| Vilasrao Deshmukh outside Sonia Gandhi's residence in New Delhi after meeting her on Saturday. (PTI)
New Delhi, Oct. 30: Still reeling from the shock of being comprehensively 'outmanoeuvred' by the Congress in Maharashtra, Nationalist Congress Party leaders today said chief negotiator Praful Patel could have bungled.
'In the delicate art of negotiation, if you make one major concession to your interlocutor, you end up making your negotiating position untenable by ending up making a series of concessions.
'That is what happened after we conceded the chief minister's job to the Congress last Sunday. We have pointed this out to Praful,' a senior NCP leader said.
The NCP leadership was dumbstruck last night when the Congress dumped Sushil Kumar Shinde in favour of former chief minister Vilasrao Deshmukh, a prominent Maratha leader who fell out with Sharad Pawar a decade ago.
'Before and after we made the big concession of giving chief ministership to the Congress despite being the larger of the two parties, we were given to understand that Shinde would continue as chief minister.
'Which is why we elected R.R. Patil (a Maratha leader) for the deputy chief minister's post earlier yesterday. We did not at all expect Deshmukh's election,' said another NCP leader.
The NCP leadership is convinced that the Congress brought back Deshmukh to counter the consolidation of the powerful Maratha lobby behind it.
Nor are all sections in the NCP prepared to believe Shinde was the Congress frontrunner for the job till last evening.
The reason for the NCP's doubts is that the Congress chose to clam up on the leadership issue soon after the parties announced an understanding on government formation on Wednesday night.
NCP leader Pawar had then apparently prepared to make a statement that his party gave up chief ministership to allow a prominent Dalit leader (Shinde) to continue in office. But the statement was reportedly not made on a Congress suggestion that it would adversely affect the formal election of the legislature party leader.
NCP leaders do not appear to have imagined the Congress would replace a Dalit chief minister.
They also seem to have banked too much on assurances from Shinde that he was the high command's nominee regardless of what the MLAs said.

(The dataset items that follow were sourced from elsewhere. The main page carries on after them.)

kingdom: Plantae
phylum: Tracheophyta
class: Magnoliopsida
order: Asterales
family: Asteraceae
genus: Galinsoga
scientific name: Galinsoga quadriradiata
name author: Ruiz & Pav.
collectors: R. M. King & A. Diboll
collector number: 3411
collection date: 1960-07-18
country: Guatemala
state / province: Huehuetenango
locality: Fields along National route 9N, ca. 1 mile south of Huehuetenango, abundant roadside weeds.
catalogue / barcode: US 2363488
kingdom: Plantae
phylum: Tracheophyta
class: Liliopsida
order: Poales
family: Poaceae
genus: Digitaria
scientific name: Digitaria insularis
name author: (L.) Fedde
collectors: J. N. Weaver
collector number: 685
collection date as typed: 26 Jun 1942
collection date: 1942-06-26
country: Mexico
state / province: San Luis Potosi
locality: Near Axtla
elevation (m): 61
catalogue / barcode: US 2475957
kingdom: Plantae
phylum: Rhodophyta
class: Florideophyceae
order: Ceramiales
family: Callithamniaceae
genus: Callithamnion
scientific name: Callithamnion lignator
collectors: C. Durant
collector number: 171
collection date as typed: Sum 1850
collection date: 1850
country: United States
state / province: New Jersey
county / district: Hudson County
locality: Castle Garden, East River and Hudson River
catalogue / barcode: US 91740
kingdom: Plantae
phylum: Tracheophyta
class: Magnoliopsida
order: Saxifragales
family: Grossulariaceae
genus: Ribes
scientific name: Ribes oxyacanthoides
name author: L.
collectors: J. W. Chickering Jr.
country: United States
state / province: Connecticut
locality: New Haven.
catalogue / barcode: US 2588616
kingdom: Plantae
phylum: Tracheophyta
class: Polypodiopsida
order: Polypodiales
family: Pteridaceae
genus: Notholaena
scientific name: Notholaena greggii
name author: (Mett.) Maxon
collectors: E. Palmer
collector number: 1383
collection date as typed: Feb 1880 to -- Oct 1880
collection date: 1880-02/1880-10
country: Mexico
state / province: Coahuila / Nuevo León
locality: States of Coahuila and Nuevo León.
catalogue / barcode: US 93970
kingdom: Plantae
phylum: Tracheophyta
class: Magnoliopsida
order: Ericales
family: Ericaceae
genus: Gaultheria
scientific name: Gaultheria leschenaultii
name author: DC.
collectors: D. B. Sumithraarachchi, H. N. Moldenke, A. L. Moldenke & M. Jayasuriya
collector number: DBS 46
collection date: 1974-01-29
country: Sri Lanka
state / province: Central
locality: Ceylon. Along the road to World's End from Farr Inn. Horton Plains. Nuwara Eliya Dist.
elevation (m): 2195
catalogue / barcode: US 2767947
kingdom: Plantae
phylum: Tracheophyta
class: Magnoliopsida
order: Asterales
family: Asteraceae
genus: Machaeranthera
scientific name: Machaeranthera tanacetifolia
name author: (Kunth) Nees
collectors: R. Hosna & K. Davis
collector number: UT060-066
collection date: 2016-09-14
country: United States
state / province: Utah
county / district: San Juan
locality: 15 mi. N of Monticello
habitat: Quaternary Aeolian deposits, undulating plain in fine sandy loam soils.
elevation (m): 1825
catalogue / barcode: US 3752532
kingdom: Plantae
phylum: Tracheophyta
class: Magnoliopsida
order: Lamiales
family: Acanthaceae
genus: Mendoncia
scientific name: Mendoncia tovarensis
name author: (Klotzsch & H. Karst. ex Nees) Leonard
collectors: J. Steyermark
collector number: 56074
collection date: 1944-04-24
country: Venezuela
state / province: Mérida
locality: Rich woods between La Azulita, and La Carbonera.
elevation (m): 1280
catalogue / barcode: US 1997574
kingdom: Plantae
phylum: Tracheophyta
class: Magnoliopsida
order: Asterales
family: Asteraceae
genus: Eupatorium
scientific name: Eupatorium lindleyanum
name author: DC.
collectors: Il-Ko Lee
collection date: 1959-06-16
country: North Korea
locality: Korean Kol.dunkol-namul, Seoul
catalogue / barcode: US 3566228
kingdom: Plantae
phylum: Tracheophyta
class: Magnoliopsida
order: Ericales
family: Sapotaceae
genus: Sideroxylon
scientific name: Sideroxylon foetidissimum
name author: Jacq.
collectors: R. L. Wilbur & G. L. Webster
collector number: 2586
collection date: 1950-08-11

Indications are an atmosphere of gloom has settled in the NCP camp in Mumbai and leaders have yet to reconcile with yesterday's shock.
Praful, who a few days ago claimed the NCP state leadership would revolt if he conceded the chief ministership to the Congress, is said to be facing uncomfortable questions from the rank and file.
The 13-day drama that culminated in Deshmukh's election has also dented Pawar's image in the NCP state unit.